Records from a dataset
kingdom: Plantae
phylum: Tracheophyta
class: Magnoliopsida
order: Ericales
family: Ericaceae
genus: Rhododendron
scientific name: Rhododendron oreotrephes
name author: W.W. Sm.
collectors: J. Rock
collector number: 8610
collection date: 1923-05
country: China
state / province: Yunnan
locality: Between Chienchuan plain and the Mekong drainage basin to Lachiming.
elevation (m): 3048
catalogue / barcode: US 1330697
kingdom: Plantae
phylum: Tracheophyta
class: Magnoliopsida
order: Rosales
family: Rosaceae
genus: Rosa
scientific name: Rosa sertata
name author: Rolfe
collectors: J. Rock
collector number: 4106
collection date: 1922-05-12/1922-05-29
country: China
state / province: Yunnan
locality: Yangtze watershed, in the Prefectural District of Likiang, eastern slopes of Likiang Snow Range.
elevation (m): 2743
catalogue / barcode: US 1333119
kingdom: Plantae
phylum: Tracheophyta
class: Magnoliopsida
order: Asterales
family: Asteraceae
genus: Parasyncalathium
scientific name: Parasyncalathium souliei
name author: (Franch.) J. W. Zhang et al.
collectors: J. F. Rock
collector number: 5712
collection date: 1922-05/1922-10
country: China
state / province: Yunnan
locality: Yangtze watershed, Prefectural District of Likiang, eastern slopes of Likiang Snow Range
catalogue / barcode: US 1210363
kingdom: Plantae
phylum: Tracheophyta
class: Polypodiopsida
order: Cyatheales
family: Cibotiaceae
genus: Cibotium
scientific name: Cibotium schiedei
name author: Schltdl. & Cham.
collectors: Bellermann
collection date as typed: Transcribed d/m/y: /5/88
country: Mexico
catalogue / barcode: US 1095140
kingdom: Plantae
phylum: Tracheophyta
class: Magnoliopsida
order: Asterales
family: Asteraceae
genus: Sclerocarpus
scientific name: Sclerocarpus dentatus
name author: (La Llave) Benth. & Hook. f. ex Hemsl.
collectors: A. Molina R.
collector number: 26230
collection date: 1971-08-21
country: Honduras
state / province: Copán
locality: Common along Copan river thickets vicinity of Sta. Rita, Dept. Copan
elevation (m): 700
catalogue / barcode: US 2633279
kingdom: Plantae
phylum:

Exercise objective
Gather every line in the rows above that contains the string "family", treating uppercase and lowercase letters as different.

Reply to the task
family: Ericaceae
family: Rosaceae
family: Asteraceae
family: Cibotiaceae
family: Asteraceae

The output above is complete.